§ WORK INSTRUCTION
Retype the listing exactly as it stands, and keep every image out.

§ INPUT DATA

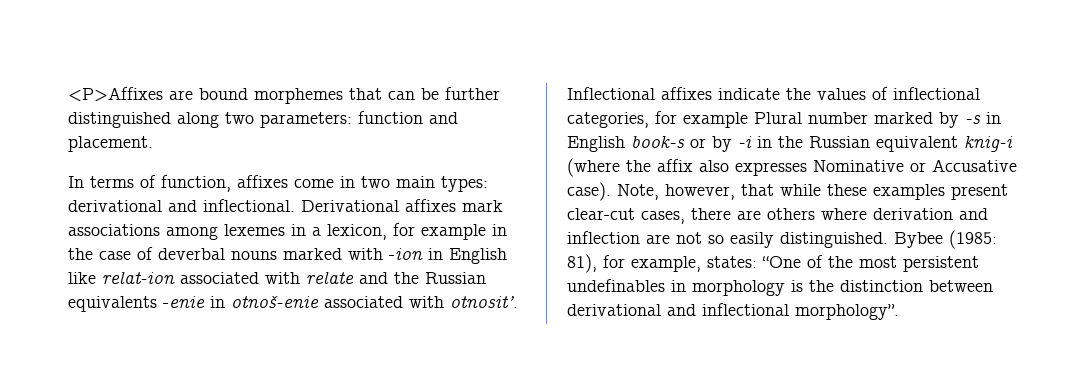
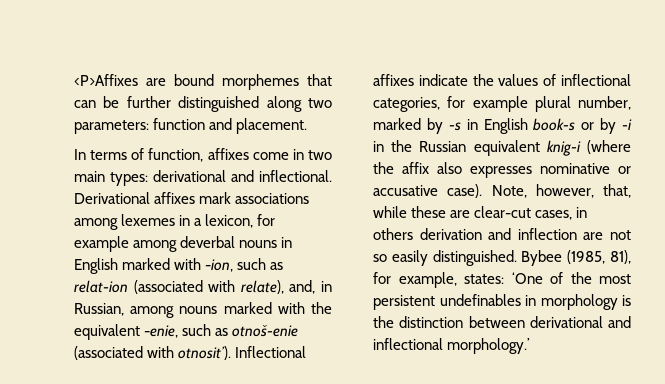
[492,224,507,236] [68,247,507,264] [68,271,486,284] [68,295,518,312] in the case of deverbal nouns marked with -ion in English like relat-ion associated with relate and the Russian equivalents -enie in otnoš-enie associated with otnosit’. -> [133,236,293,252] [74,258,284,274] [74,280,332,294] [74,302,332,318] [74,324,299,340] [74,346,232,360] among deverbal nouns in English marked with -ion, such as relat-ion (associated with relate), and, in Russian, among nouns marked with the equivalent -enie, such as otnoš-enie (associated with otnosit’).
[754,112,868,124] Plural number -> [534,96,631,112] plural number,
[813,159,1017,172] Nominative or Accusative -> [540,163,631,174] [373,185,438,196] nominative or accusative
[741,184,774,196] that -> [603,184,631,198] that,
[873,184,1008,200] [567,208,867,224] examples present clear-cut cases, there are others where -> [450,206,588,220] [373,228,413,240] are clear-cut cases, in others
[949,230,997,249] (1985: -> [567,250,606,264] (1985,
[762,256,801,268] “One -> [511,272,543,284] ‘One
[795,304,899,320] morphology”. -> [447,338,531,354] morphology.’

§ PROBLEM SOLUTION
[492,224,507,236] [68,247,507,264] [68,271,486,284] [68,295,518,312] in the case of deverbal nouns marked with -ion in English like relat-ion associated with relate and the Russian equivalents -enie in otnoš-enie associated with otnosit’. -> [133,236,293,252] [74,258,284,274] [74,280,332,294] [74,302,332,318] [74,324,299,340] [74,346,232,360] among deverbal nouns in English marked with -ion, such as relat-ion (associated with relate), and, in Russian, among nouns marked with the equivalent -enie, such as otnoš-enie (associated with otnosit’).
[754,112,868,124] Plural number -> [534,96,631,112] plural number,
[813,159,1017,172] Nominative or Accusative -> [540,163,631,174] [373,185,438,196] nominative or accusative
[741,184,774,196] that -> [603,184,631,198] that,
[873,184,1008,200] [567,208,867,224] examples present clear-cut cases, there are others where -> [450,206,588,220] [373,228,413,240] are clear-cut cases, in others
[949,230,997,249] (1985: -> [567,250,606,264] (1985,
[762,256,801,268] “One -> [511,272,543,284] ‘One
[795,304,899,320] morphology”. -> [447,338,531,354] morphology.’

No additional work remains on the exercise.